> **What to do**: Down to the last line, restate the records word for word, but not the pictures.

> **Records to process**:
[Start of Attachment]

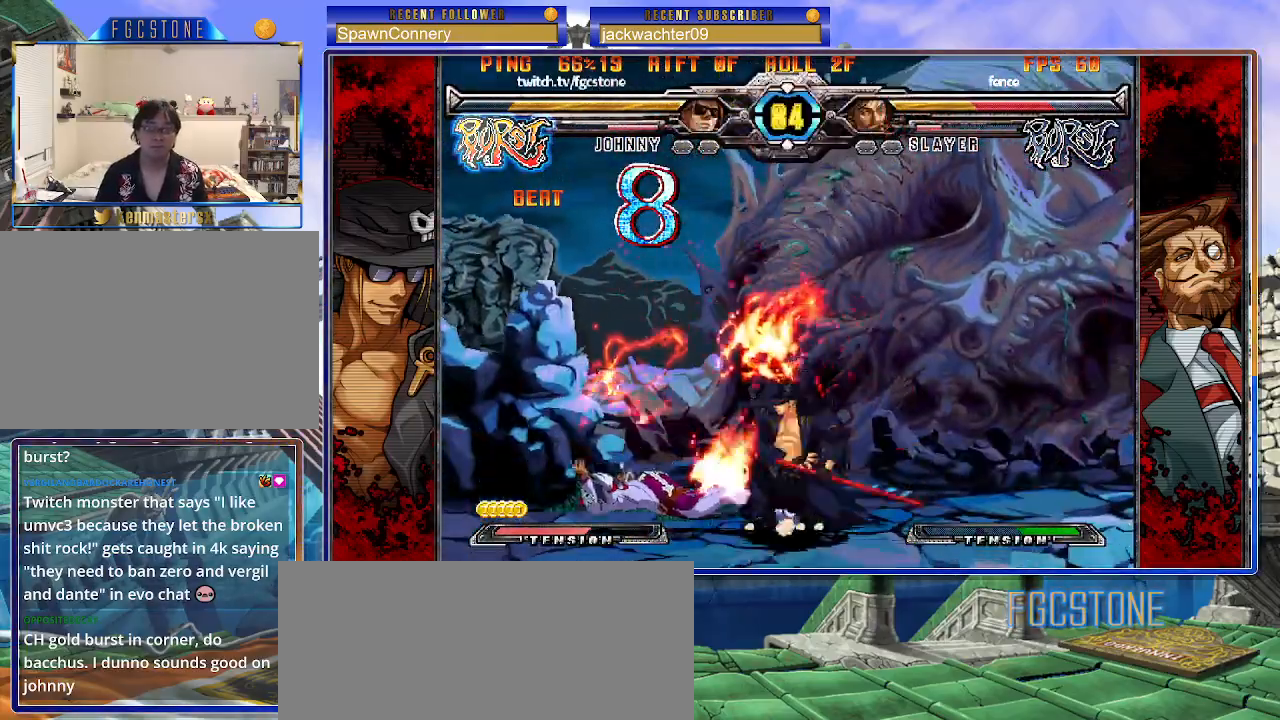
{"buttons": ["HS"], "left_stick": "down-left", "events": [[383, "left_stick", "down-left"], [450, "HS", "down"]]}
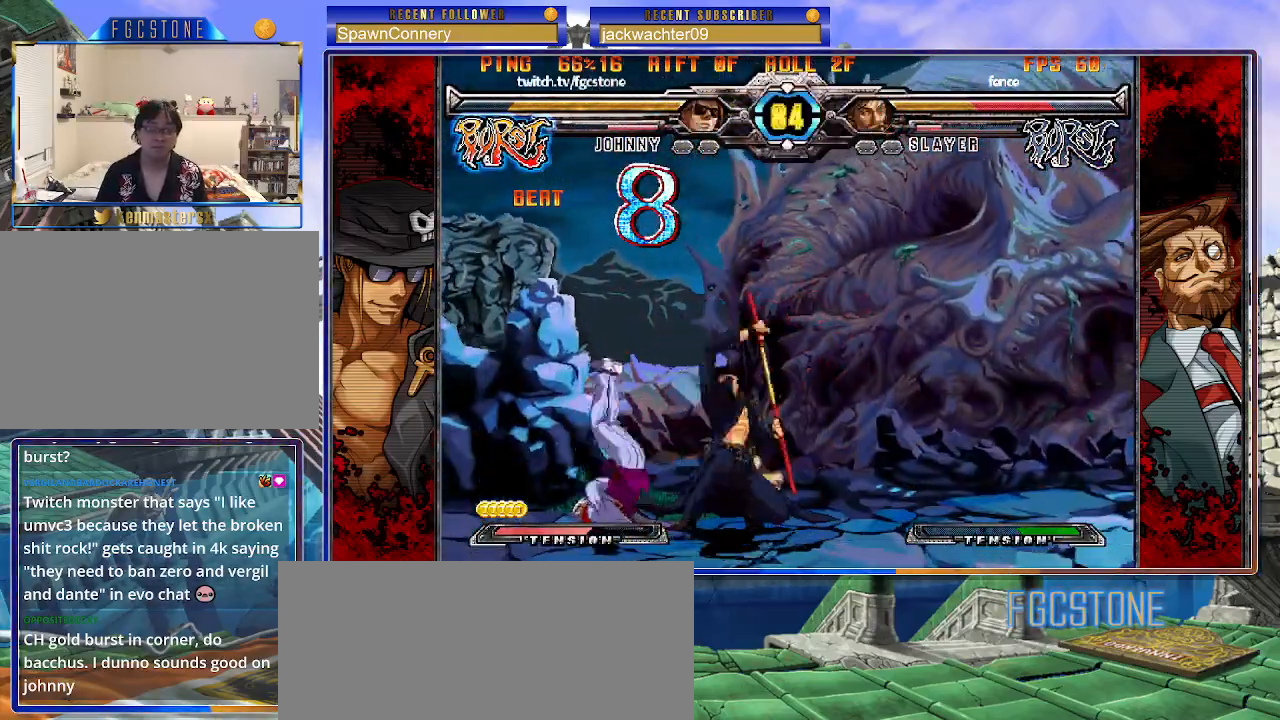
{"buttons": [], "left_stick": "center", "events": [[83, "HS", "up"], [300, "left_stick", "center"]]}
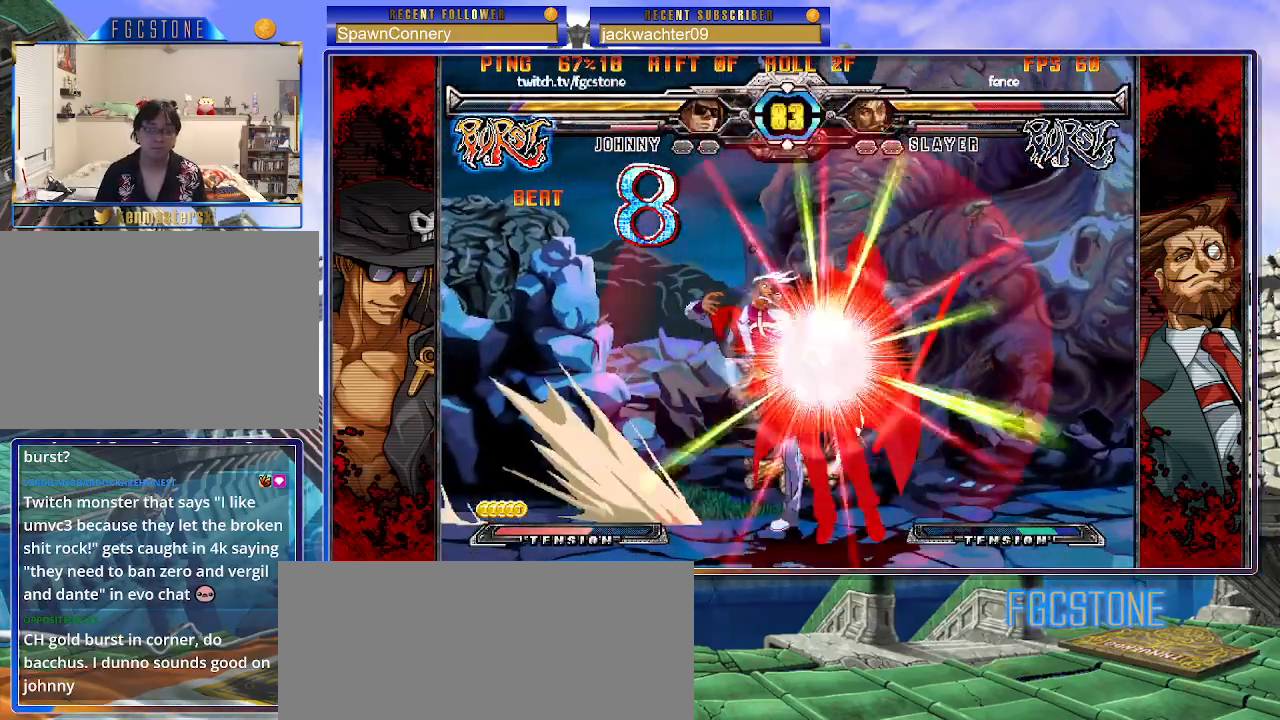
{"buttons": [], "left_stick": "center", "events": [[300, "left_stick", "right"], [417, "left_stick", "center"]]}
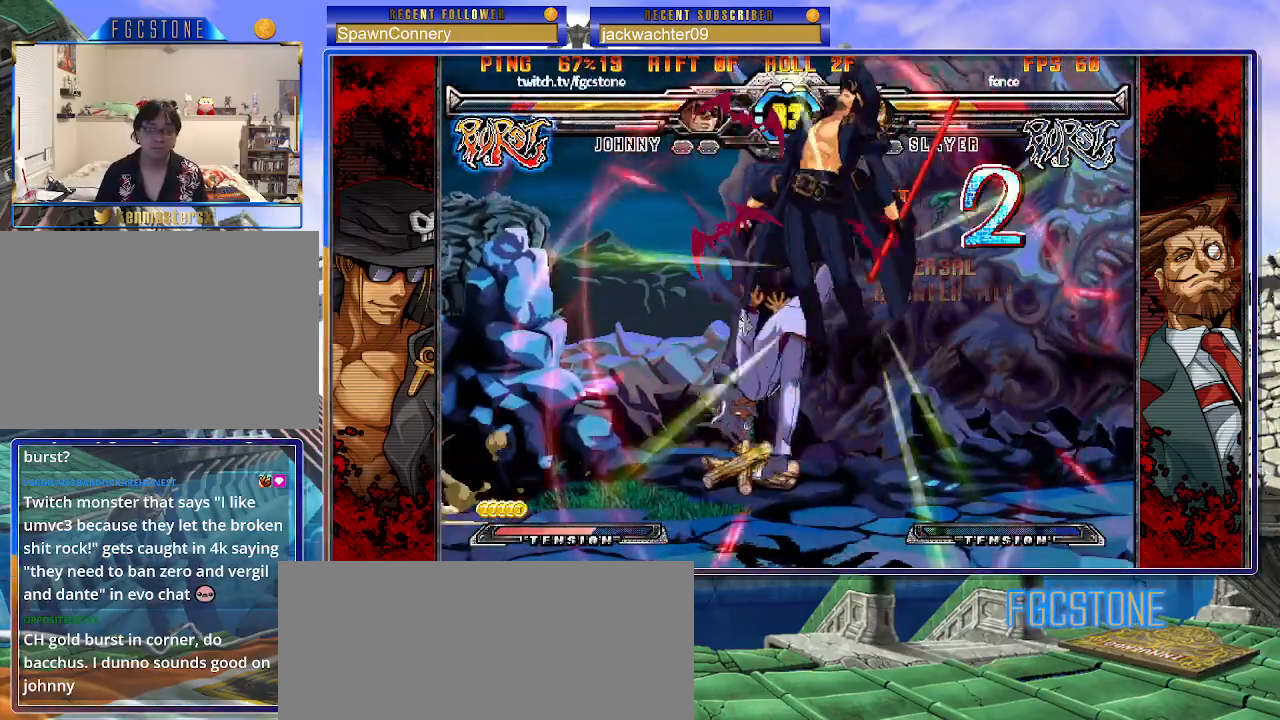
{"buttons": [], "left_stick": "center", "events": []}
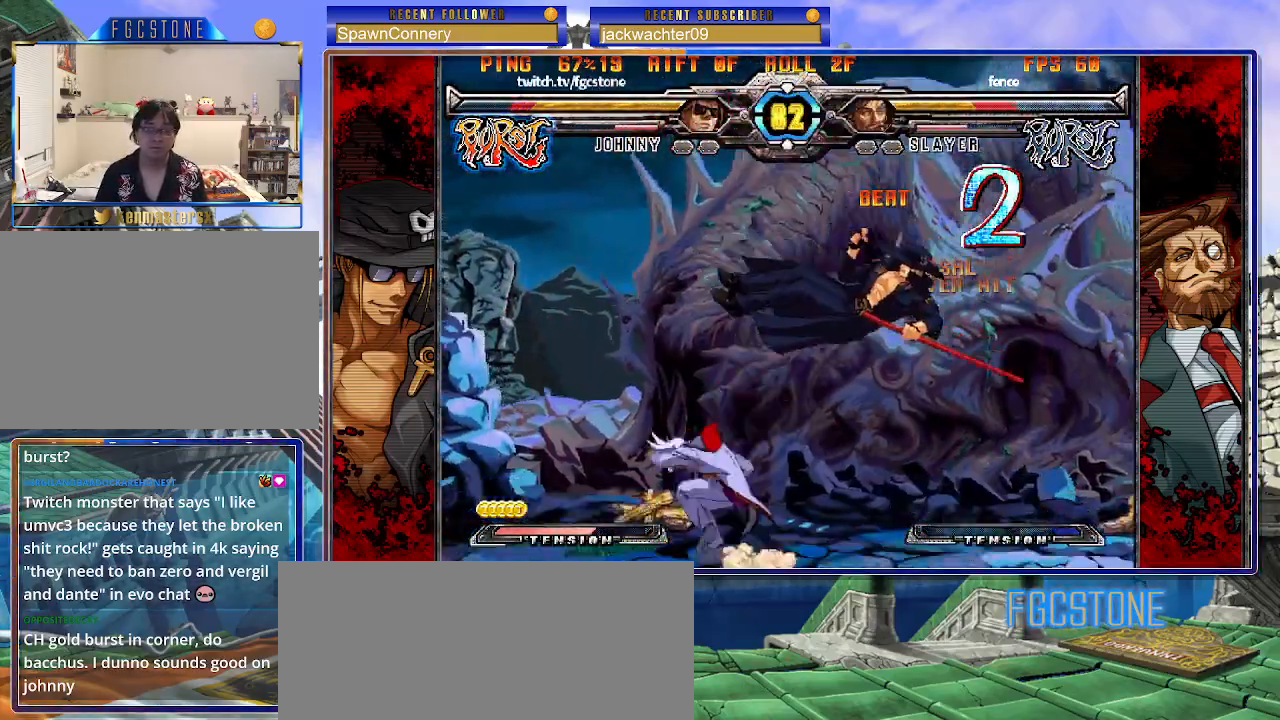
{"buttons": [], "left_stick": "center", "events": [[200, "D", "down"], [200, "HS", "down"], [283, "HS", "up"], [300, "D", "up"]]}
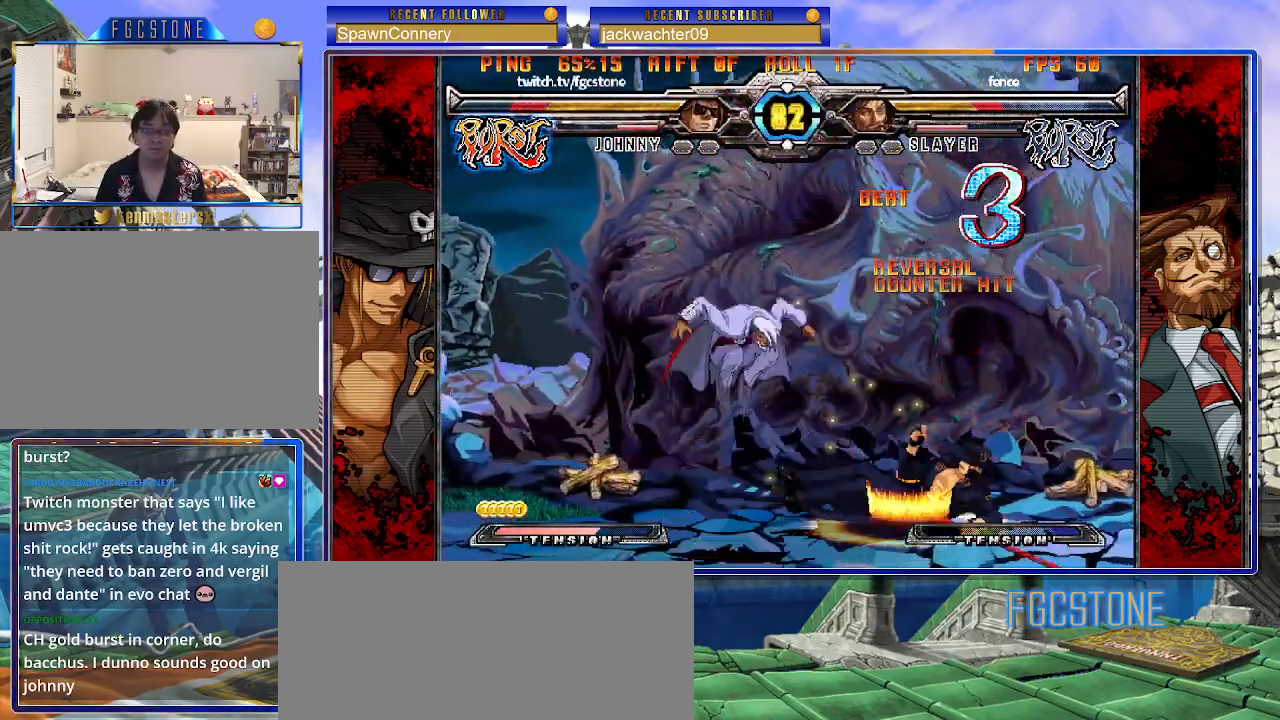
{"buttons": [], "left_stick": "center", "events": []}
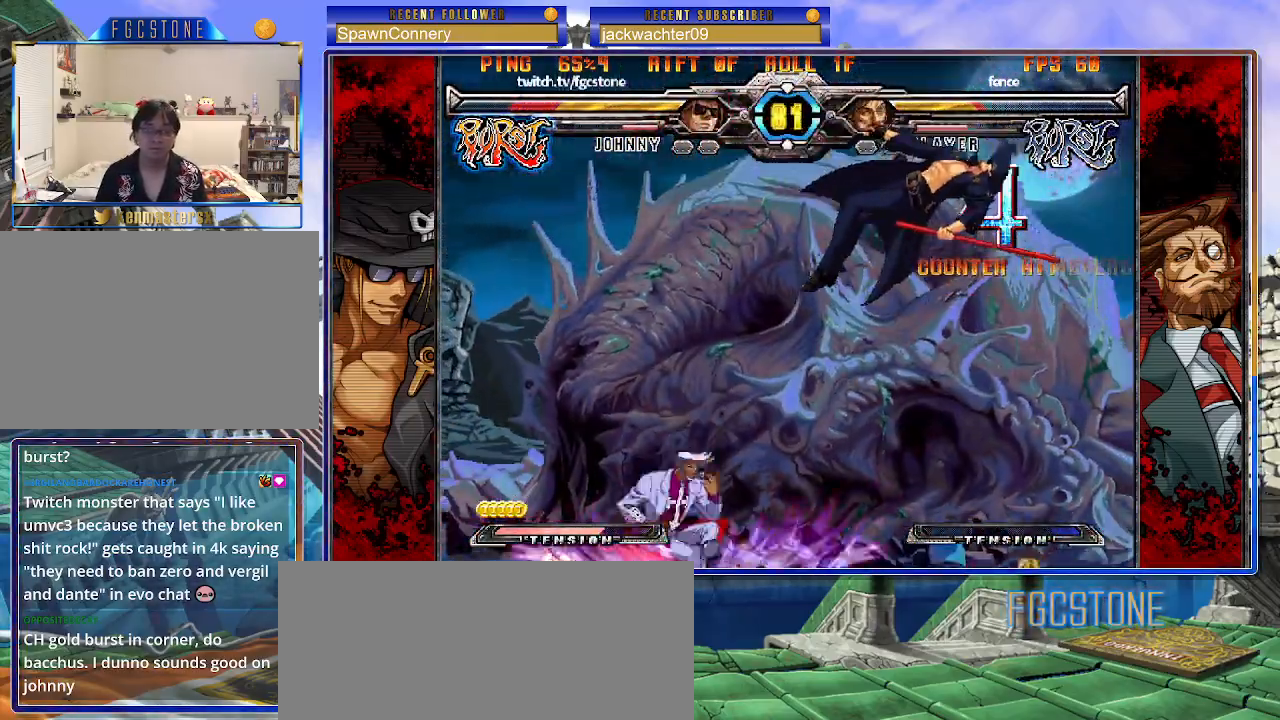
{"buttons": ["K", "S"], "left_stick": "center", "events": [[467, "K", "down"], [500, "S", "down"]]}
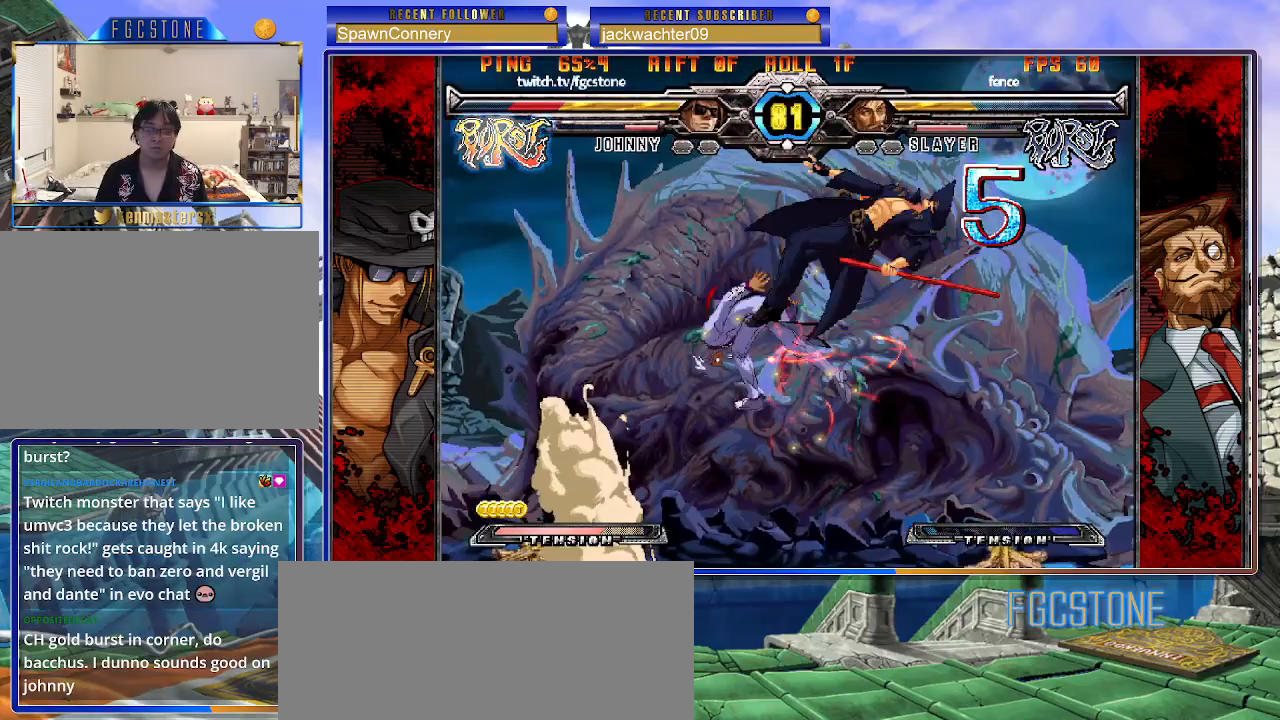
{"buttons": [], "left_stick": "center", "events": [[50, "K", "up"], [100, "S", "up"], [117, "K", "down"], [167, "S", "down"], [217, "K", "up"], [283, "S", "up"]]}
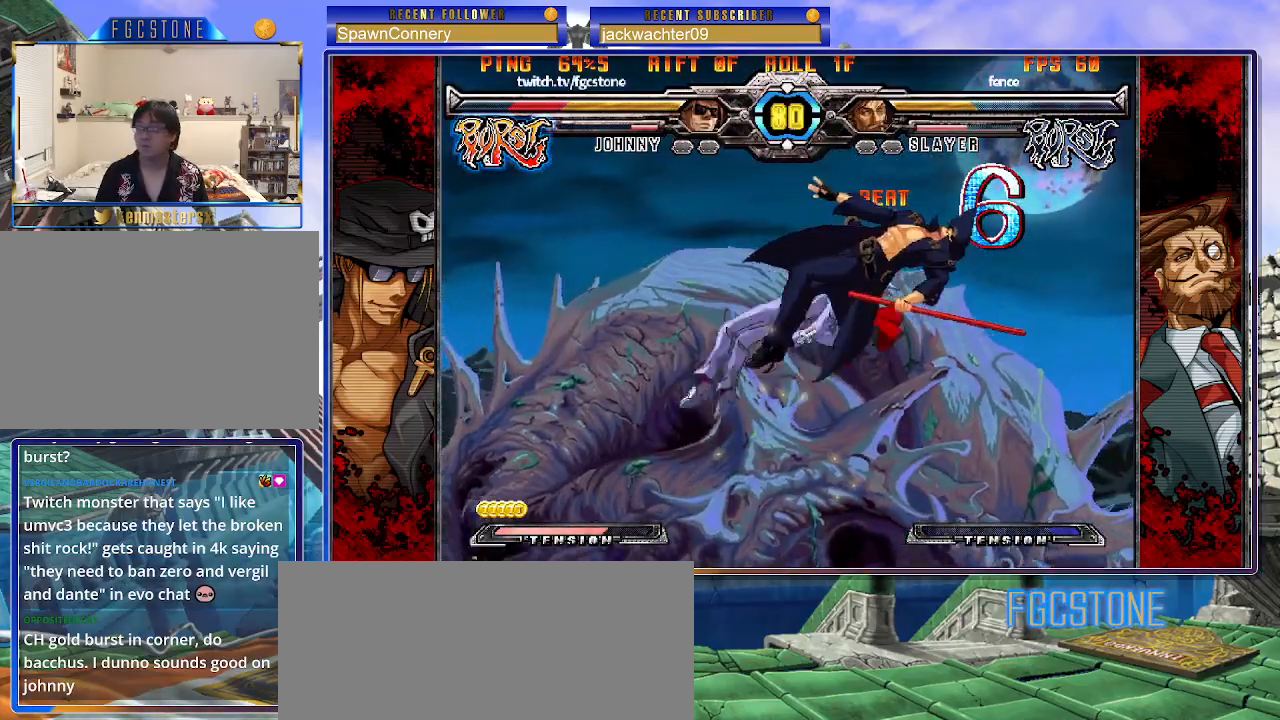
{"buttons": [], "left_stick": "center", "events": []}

[End of Attachment]

> **Result of this exercise**:
{"buttons": ["HS"], "left_stick": "down-left", "events": [[383, "left_stick", "down-left"], [450, "HS", "down"]]}
{"buttons": [], "left_stick": "center", "events": [[83, "HS", "up"], [300, "left_stick", "center"]]}
{"buttons": [], "left_stick": "center", "events": [[300, "left_stick", "right"], [417, "left_stick", "center"]]}
{"buttons": [], "left_stick": "center", "events": []}
{"buttons": [], "left_stick": "center", "events": [[200, "D", "down"], [200, "HS", "down"], [283, "HS", "up"], [300, "D", "up"]]}
{"buttons": [], "left_stick": "center", "events": []}
{"buttons": ["K", "S"], "left_stick": "center", "events": [[467, "K", "down"], [500, "S", "down"]]}
{"buttons": [], "left_stick": "center", "events": [[50, "K", "up"], [100, "S", "up"], [117, "K", "down"], [167, "S", "down"], [217, "K", "up"], [283, "S", "up"]]}
{"buttons": [], "left_stick": "center", "events": []}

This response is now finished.